Offenbar sind überwiegend chinesische Apps von XcodeGhost betroffen. Der Grund: Laut New York Times nutzen chinesische Entwickler vorrangig Kopien von Xcode, die auf chinesischen Servern liegen, weil diese wesentlich schneller laden. Ryan Olson von der Sicherheitsfirma Palo Alto Networks sagte außerdem, dass die infizierte Xcode-Version denjenigen Entwicklern zugänglich war, die Apples Sicherheitsfeature abgeschaltet haben. Wäre das nicht der Fall gewesen, hätte es eine Warnmeldung geben, dass etwas mit der Software nicht in Ordnung sei.

Das prominenteste Opfer der Attacke scheint bislang der chinesische Messenger WeChat zu sein, der auch in Deutschland genutzt wird. Palo Alto Networks hat eine Liste mit weiteren infizierten Apps veröffentlicht. Die ist aktuell aber nicht zu erreichen.

Worauf muss ich jetzt achten?

Apple hat bereits reagiert: "Wir haben die Apps aus dem App Store entfernt, von denen wir wissen, dass sie mit der gefälschten Software geschaffen wurden", so Apple-Sprecherin Christine Monaghan in einer E-Mail an Reuters. Derzeit arbeite man mit betroffenen Entwicklern zusammen, damit die Apps ohne Schadcode wieder in den App Store zurückkehren können.

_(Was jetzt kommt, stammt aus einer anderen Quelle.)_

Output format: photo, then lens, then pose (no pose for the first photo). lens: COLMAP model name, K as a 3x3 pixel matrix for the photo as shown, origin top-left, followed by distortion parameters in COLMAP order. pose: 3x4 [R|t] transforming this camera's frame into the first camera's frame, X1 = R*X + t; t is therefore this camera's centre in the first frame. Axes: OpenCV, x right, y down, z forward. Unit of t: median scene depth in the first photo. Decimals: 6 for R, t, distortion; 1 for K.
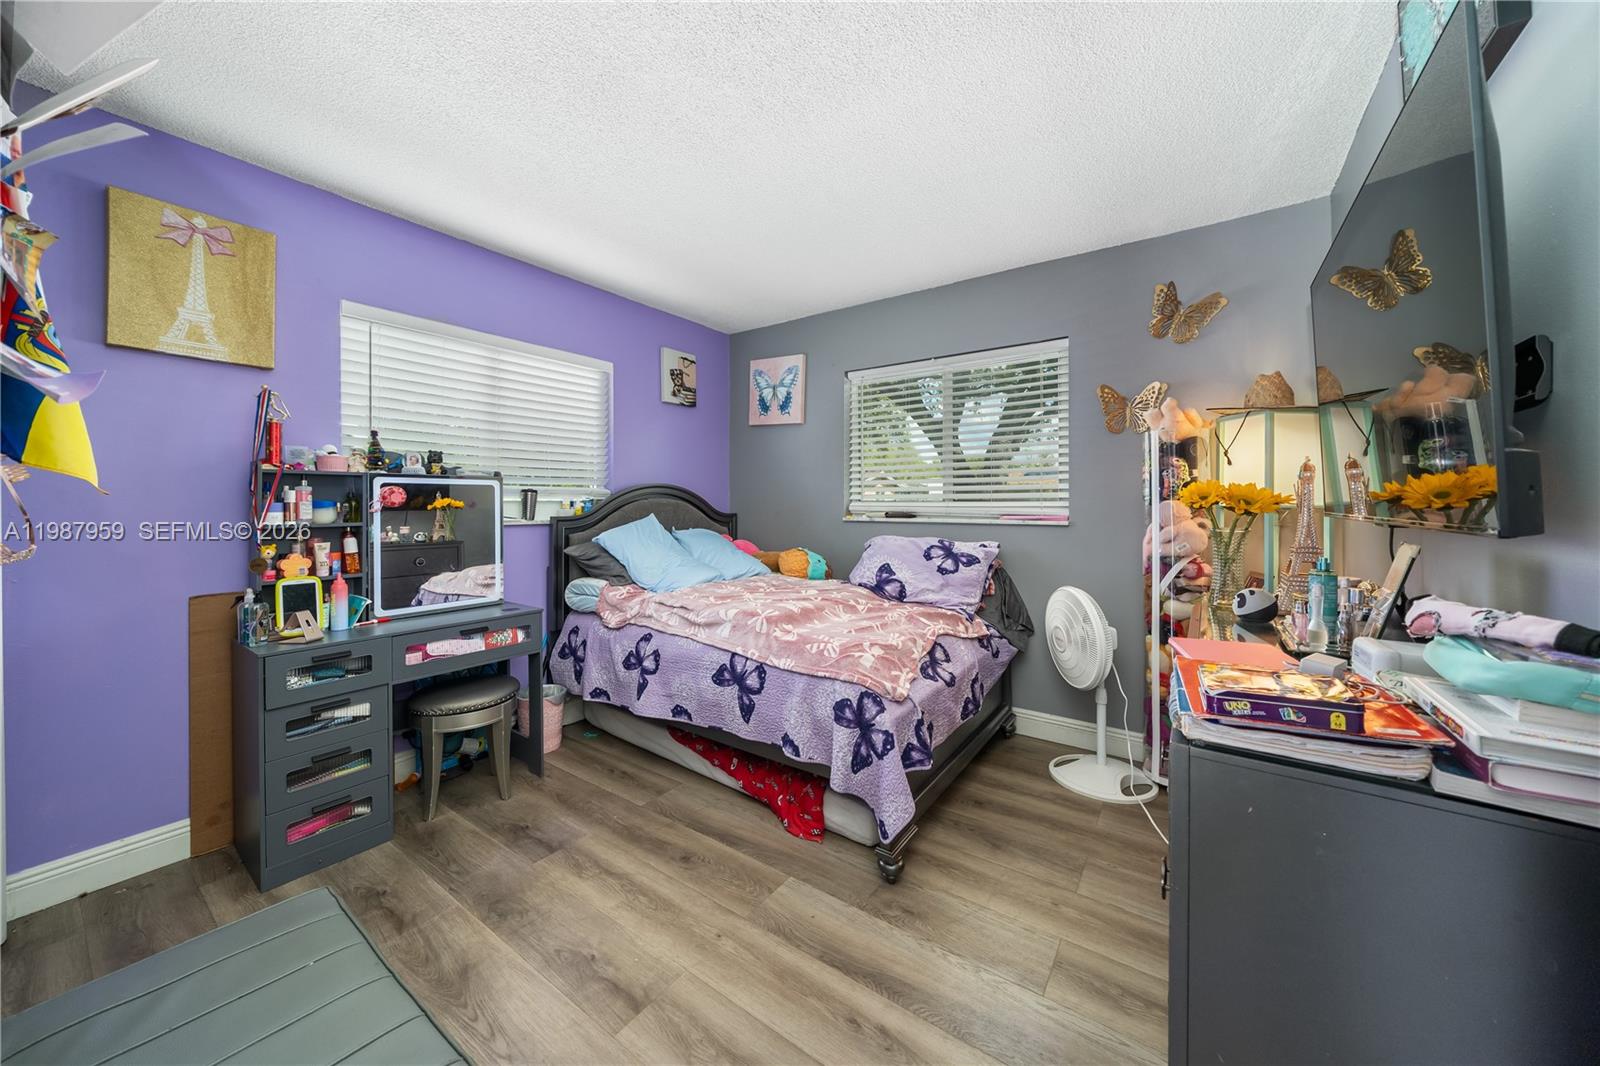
lens RADIAL K [[556.0, 0, 798.5], [0, 556.0, 514.6], [0, 0, 1]] dist [-0.009104, -0.000088]
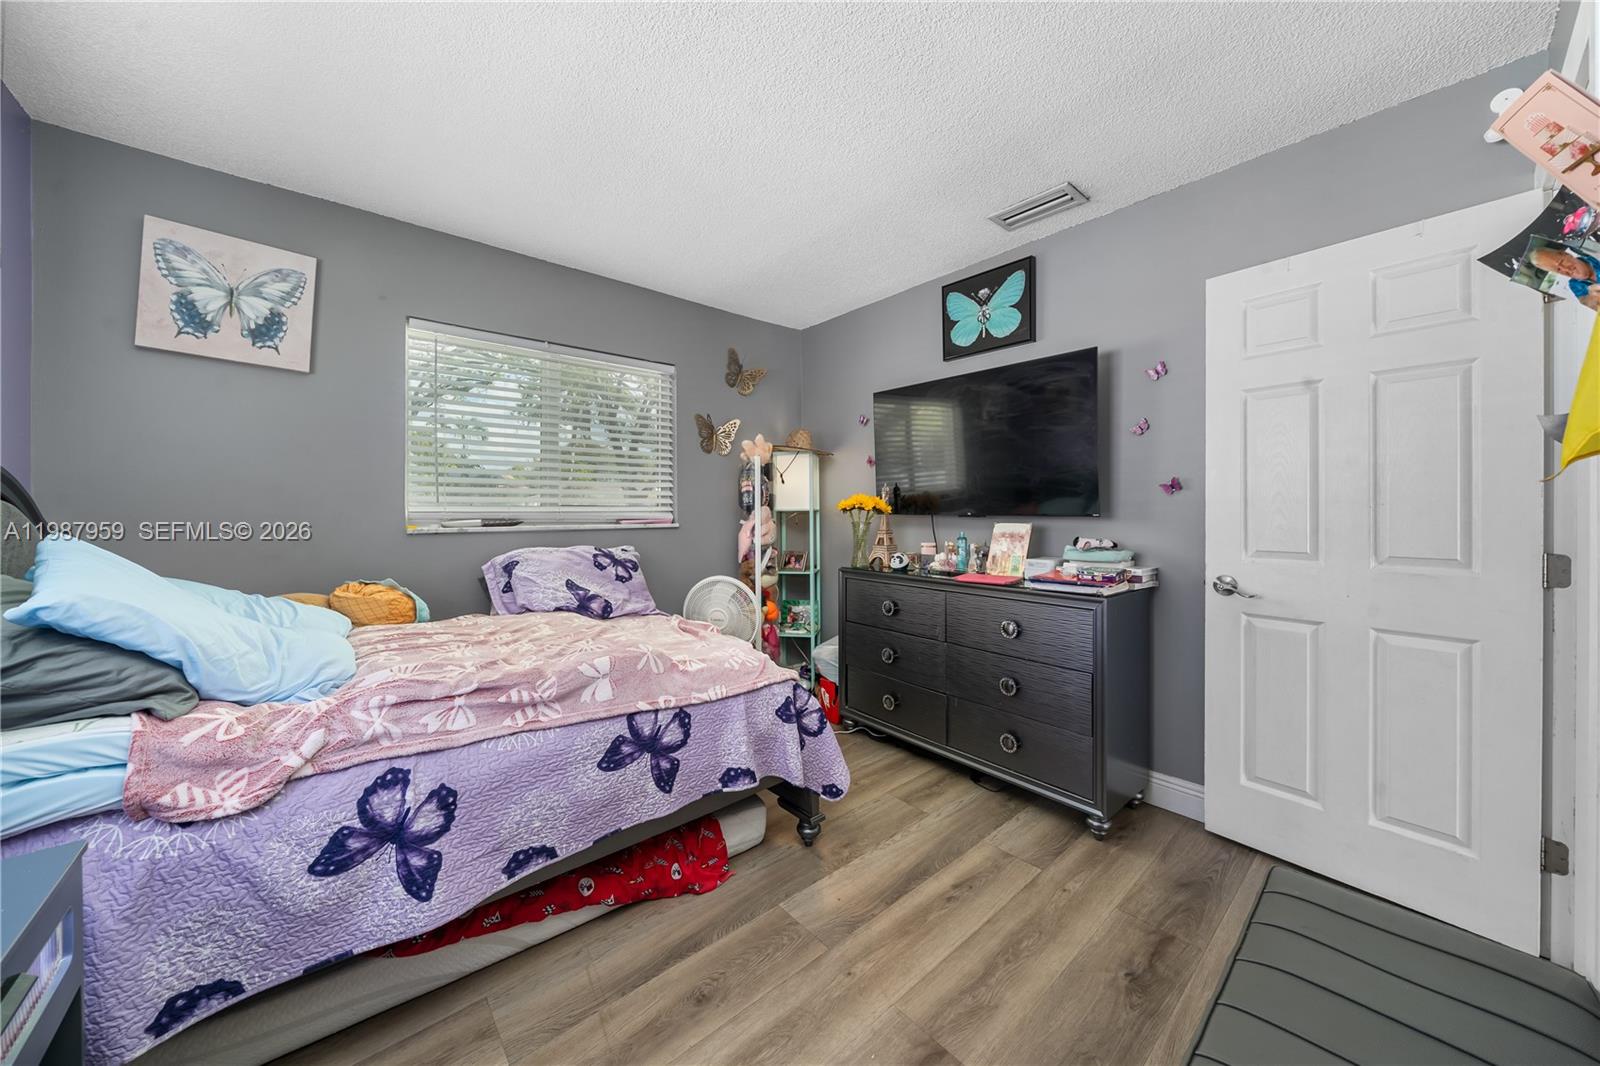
lens RADIAL K [[556.0, 0, 798.5], [0, 556.0, 514.6], [0, 0, 1]] dist [-0.009104, -0.000088]
pose [[0.239243, -0.009125, 0.970917, -0.681488], [0.019909, 0.999792, 0.004491, -0.007935], [-0.970755, 0.018256, 0.239375, 0.547662]]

Trotzdem ist weiterhin Vorsicht geboten: Laut New York Times ist der Schadcode durch Phishing-Attackendazu in der Lage, Passwörter, Urls und die Zwischenablage auszuspionieren. Der Sicherheitsexperte Marc Ruefs rät deshalb gegenüber watson dazu, auf einen Jailbreak des iPhones zu verzichten und keine Apps aus unbekannter Herkunft zu installieren. Außerdem solltet Ihr ungenutzte Anwendungen wieder deinstallieren, nur die Apps herunterladen, die Ihr wirklich braucht und dabei darauf achten, dass die Programme von bekannten Herstellern stammen.

Wie geht es jetzt weiter?

Zu hoffen bleibt, dass Apple im Laufe der kommenden Tage nähere Informationen über die infizierten Apps herausgibt und betroffene Nutzer darüber aufklärt, was zu tun ist. Außerdem muss das Unternehmen kurz vor dem Verkaufsstart des iPhone 6s einsehen, dass auch der App Store keine Oase der unendlichen Sicherheit ist. Auch wenn der Fehler nicht komplett Apple anzulasten ist.